[RECORDS FOR THIS EXERCISE Boundary: Start]

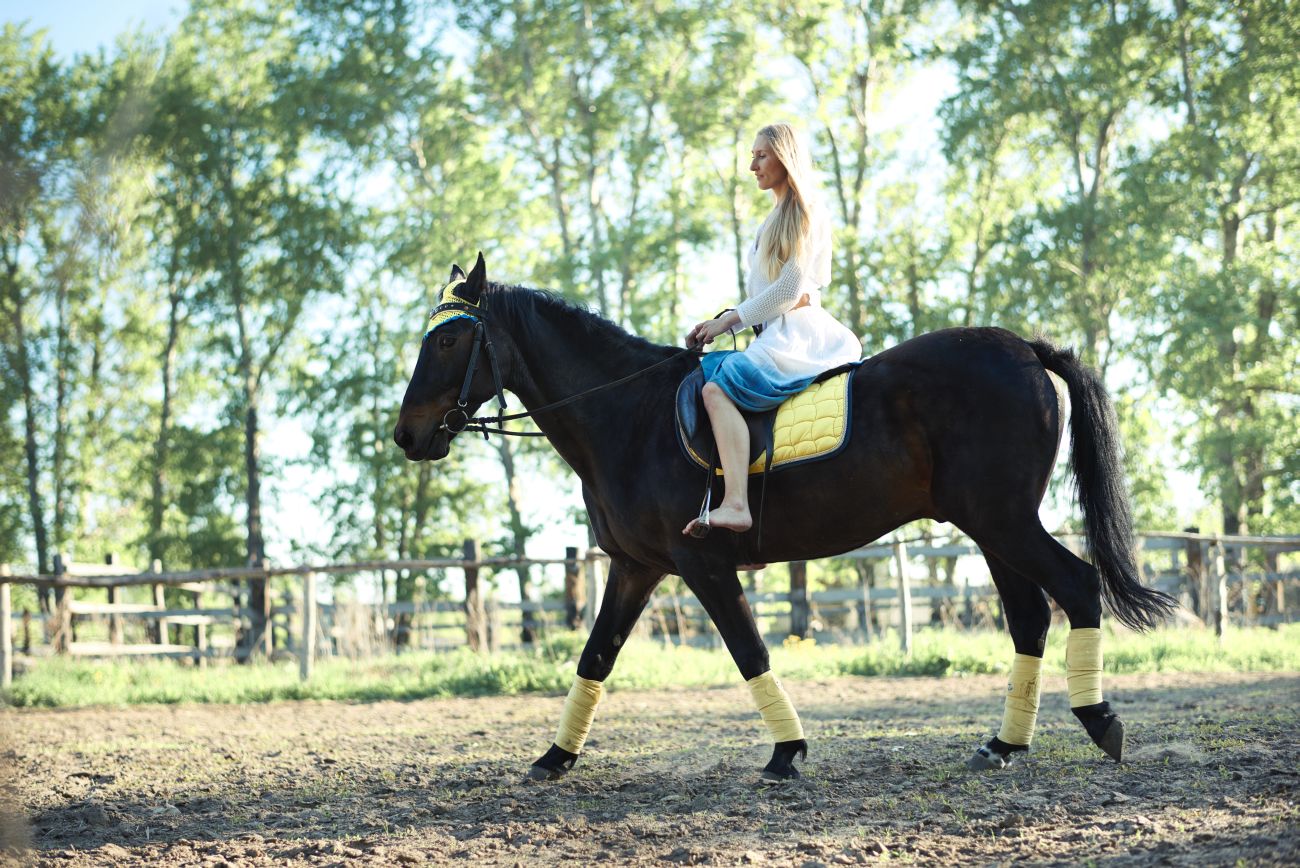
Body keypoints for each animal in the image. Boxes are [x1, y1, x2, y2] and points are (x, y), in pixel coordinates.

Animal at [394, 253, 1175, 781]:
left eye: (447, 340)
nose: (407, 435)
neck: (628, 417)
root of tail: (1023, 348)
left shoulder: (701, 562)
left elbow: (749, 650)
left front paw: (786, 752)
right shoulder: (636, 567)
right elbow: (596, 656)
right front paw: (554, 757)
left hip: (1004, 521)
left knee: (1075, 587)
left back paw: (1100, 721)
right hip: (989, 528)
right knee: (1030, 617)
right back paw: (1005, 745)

[RECORDS FOR THIS EXERCISE Boundary: End]
[RECORDS FOR THIS EXERCISE Boundary: Start]

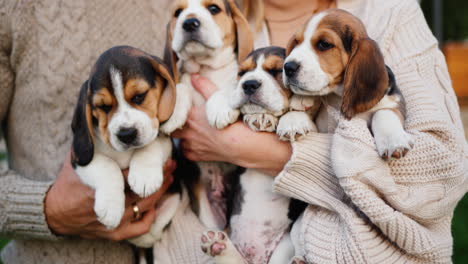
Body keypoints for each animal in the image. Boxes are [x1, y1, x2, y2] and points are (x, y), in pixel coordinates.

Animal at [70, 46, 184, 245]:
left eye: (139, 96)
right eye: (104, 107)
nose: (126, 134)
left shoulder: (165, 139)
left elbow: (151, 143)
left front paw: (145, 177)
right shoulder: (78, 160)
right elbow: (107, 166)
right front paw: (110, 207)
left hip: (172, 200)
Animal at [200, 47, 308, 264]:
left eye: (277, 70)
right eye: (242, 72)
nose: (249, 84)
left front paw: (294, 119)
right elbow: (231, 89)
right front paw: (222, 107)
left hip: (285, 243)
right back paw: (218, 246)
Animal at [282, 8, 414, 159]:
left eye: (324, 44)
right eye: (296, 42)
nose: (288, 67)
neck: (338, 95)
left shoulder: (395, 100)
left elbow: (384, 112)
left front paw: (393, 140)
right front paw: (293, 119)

[RECORDS FOR THIS EXERCISE Boundary: End]
[RECORDS FOR THIS EXERCISE Boundary: Start]

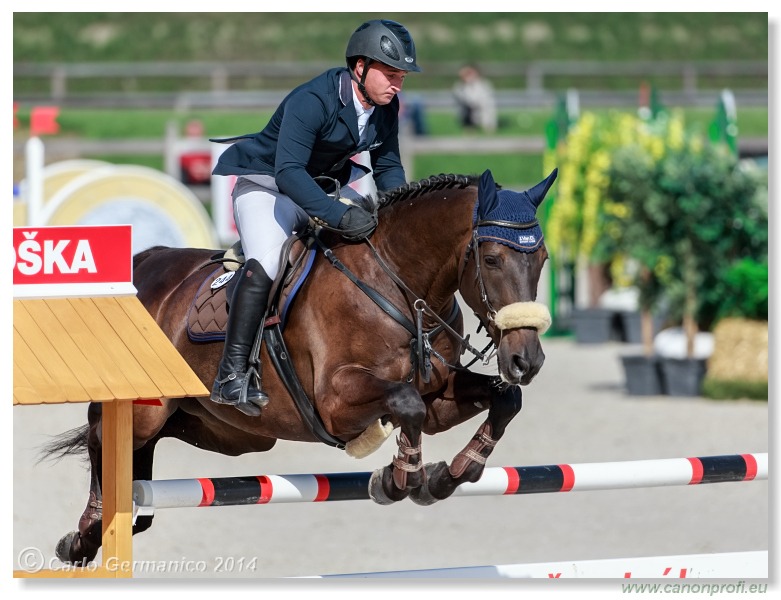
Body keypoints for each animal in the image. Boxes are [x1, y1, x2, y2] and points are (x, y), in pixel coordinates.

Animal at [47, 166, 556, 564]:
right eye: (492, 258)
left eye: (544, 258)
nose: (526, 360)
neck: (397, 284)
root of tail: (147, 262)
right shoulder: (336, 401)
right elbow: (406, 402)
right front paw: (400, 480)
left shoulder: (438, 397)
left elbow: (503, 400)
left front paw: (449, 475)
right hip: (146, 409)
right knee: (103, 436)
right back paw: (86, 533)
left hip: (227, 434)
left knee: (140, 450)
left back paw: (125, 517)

[RECORDS FOR THIS EXERCISE Boundary: End]

TASK OBJECTIVE: In the listing above, find the line with "left elbow: (749, 650)" and the line with "right back paw: (1005, 745)", then print exactly those two lines and every line between them, and nothing more.

RESPONSE:
left elbow: (749, 650)
left front paw: (786, 752)
right shoulder: (636, 567)
right elbow: (596, 656)
right front paw: (554, 757)
left hip: (1004, 521)
left knee: (1075, 587)
left back paw: (1100, 721)
right hip: (989, 528)
right knee: (1030, 617)
right back paw: (1005, 745)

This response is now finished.